Published Tue, 2012-02-14 13:13; updated 1 year ago.
It's underrated as a form of exercise but walking is ideal for people of all ages and fitness levels who want to be more active.
Regular walking has been shown to reduce the risk of chronic illnesses, such as heart disease, type 2 diabetes, asthma, stroke and some cancers.
Use this guide to increase the amount of walking you do every week and maximise the health benefits.
Before you start
A pair of shoes is all the equipment you really need. Any shoes or trainers that are comfortable, provide adequate support and don't cause blisters will do.
What a 60kg person burns in 30 minutes
strolling (2mph): 75 calories
walking (3mph): 99 calories
fast walking (4mph): 150 calories
Source: At least five a week, Department of Health, 2004
Wear loose-fitting clothing that allows you to move freely. Choose thin layers rather than heavy, chunky clothing.
If you’re walking to work, you can just wear your usual work clothes with a comfy pair of shoes.
For long walks, you may want to take some water, healthy snacks, a spare top, sunscreen and a sunhat in a small backpack.
If you start taking regular, longer walks, you may want to invest in a waterproof jacket and some walking boots for more challenging routes.
Start slowly and try to build your walking regime gradually. To get the health benefits from walking, it needs to be of moderate-intensity aerobic activity. In other words, it needs to be faster than a stroll.
Moderate-intensity aerobic activity means you're walking fast enough to raise your heart rate and break a sweat. One way to tell is that you'll be able to talk, but not sing the words to your favourite song.
Recommended physical activity level
Try to walk 10,000 steps a day. Most of us walk between 3,000 and 4,000 steps a day anyway, so reaching 10,000 isn't as daunting as it might sound.
If, to begin with, you can only walk fast for a couple of minutes, that's fine. Don't overdo it on your first day.
You can break up your activity into 10-minute chunks, as long as you're doing your activity at a moderate intensity.
Begin every walk slowly and gradually increase your pace. After a few minutes, if you’re ready, try walking a little faster.
Towards the end of your walk, gradually slow down your pace to cool down. Finish off with a few gentle stretches, which will help improve your flexibility.
From walking to the shops or part of your journey to work, to walking the dog and organised group walks, every step counts.
Make it a habit
The easiest way to walk more is to make walking a habit. Think of ways to include walking into your daily routine. Examples include:
Walk part of your journey to work.
Walk to the shops.
Use the stairs instead of the lift.
Leave the car behind for short journeys.
Walk the kids to school.
Do a regular walk with a friend.
Go for a stroll with family or friends after dinner.
If you live in a city, Walkit has an interactive walk planner to help you find the best walking route.

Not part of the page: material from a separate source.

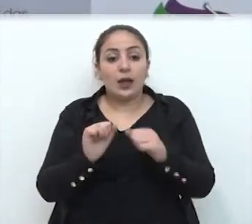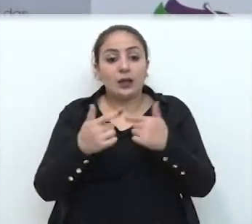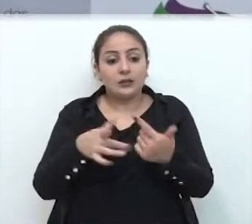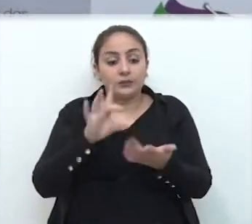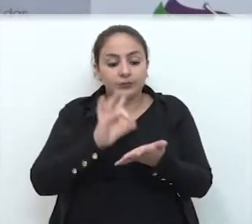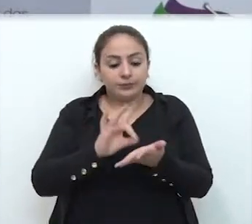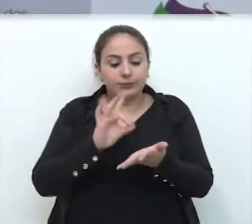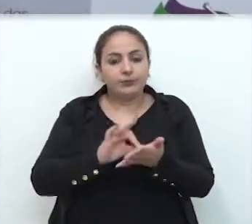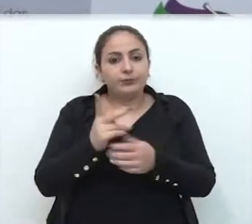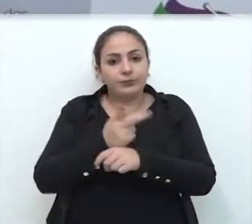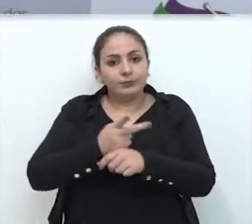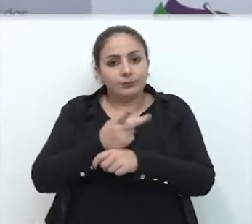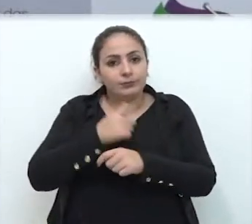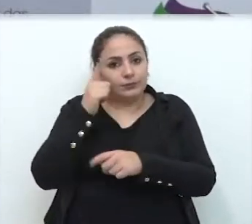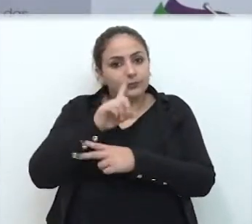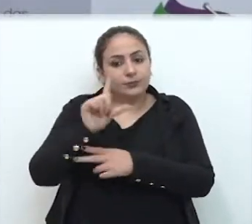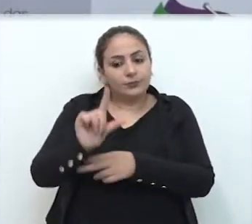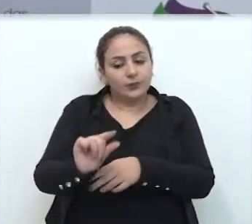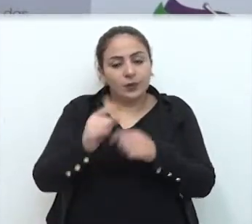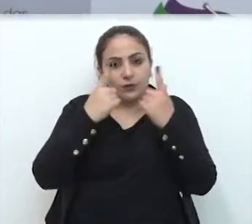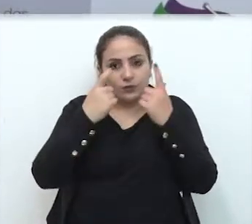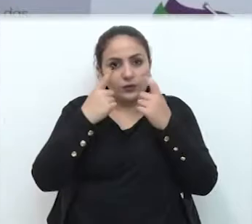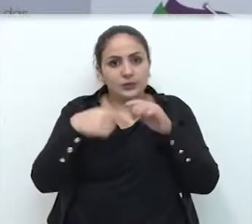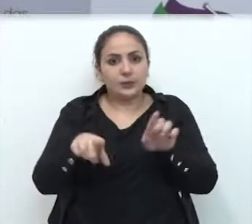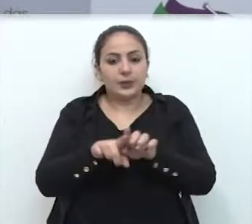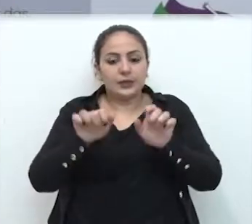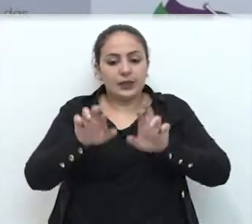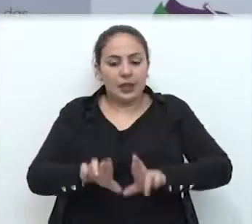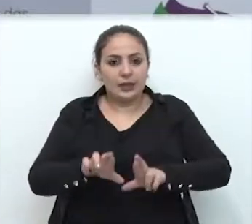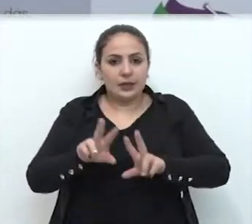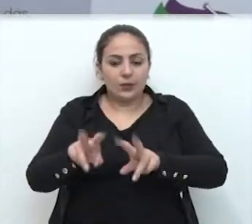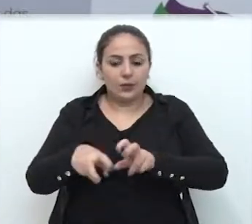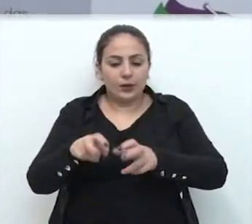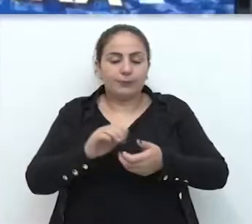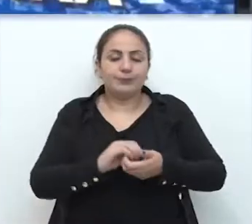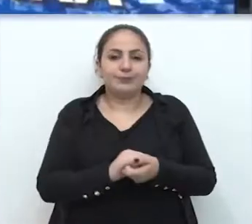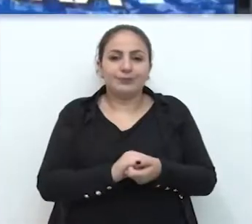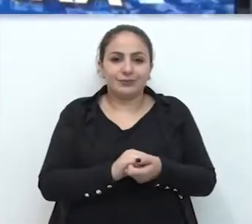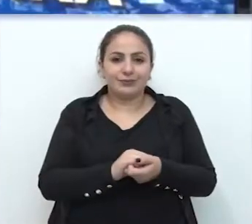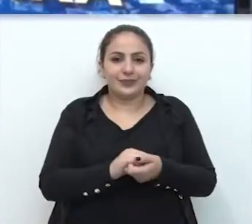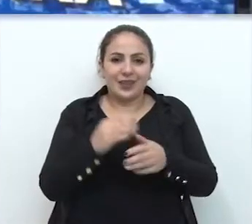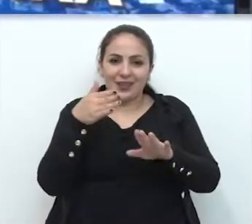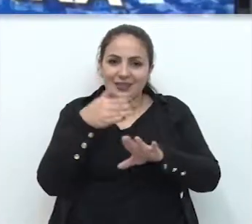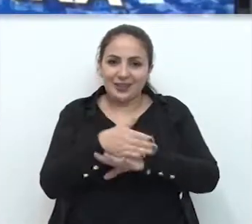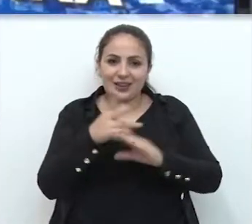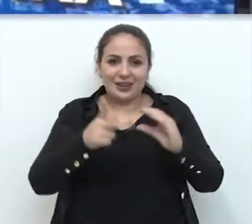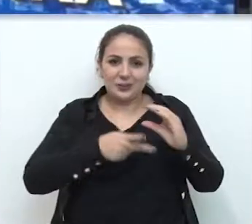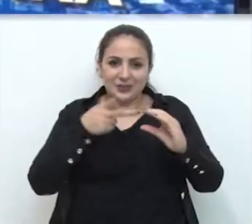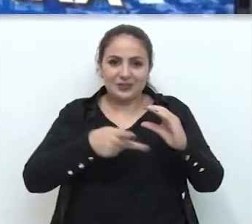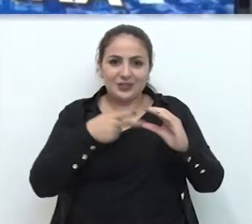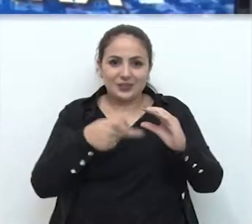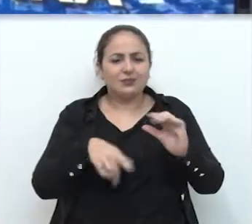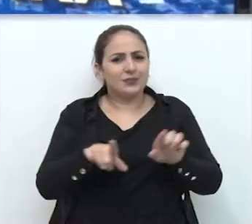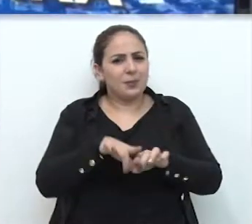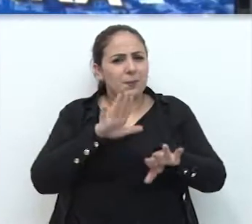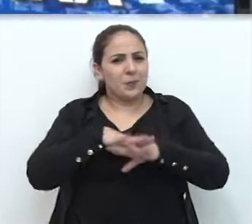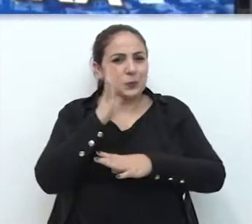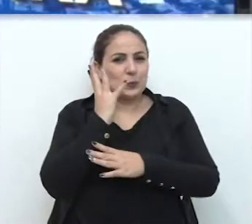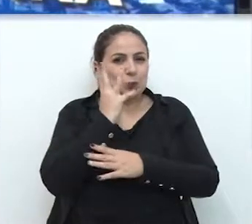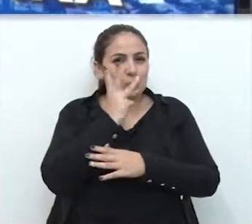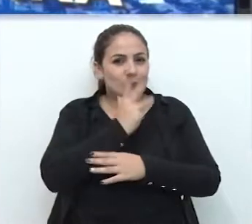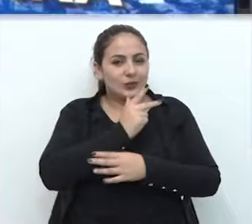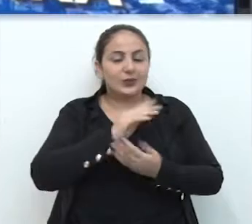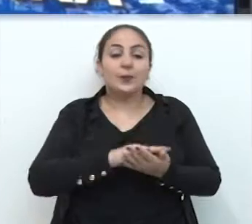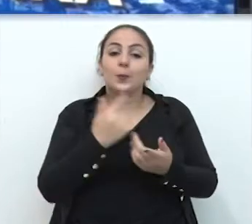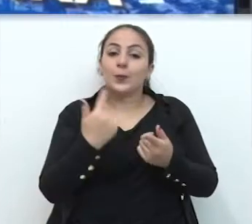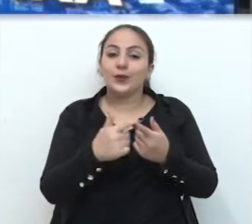ações efetivas que busquem, então, reduzir a violência também na área rural de Passo Fundo. O rol da Câmara de Vereadores está mais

Each suggested route includes your journey time, calorie burn, step count and carbon saving.
Mix it up
Add variety to your walks. You don’t have to travel to the countryside to find a rewarding walk. Towns and cities offer interesting walks including parks, heritage trails, canal towpaths, riverside paths, commons, woodlands, heaths and nature reserves. For ideas for inspiring walks, see Walk England.
You can also track your walking, plan walks, set personal goals and save your favourite routes with the free My Get Walking tool. For wheelchair users and parents with buggies, visit Walks with wheelchairs.
Join a walking group
Walking in a group is a great way to start walking, make new friends and stay motivated. Walking for Health’s Walk Finder allows you to search for organised walks near you. Many of the walks are aimed at people who do little or no exercise, but who would like to become more active. The Ramblers' Get Walking Keep Walking website organises city walks for inactive people and those with health problems.
Get your boots on
Ramblers promotes walking for health, leisure and as a means for getting around to people of all ages, backgrounds and abilities, in towns and cities as well as in the countryside. Its website has details of many locally organised walking groups, for all levels of fitness.
Set yourself a goal
You can walk 1,000 steps in around 10 minutes. Pedometers are a fun way to keep track of your walking. Use a pedometer to work out your average daily steps and then start adding those extra steps. Find out how you can benefit from walking 10,000 steps on five or more days a week.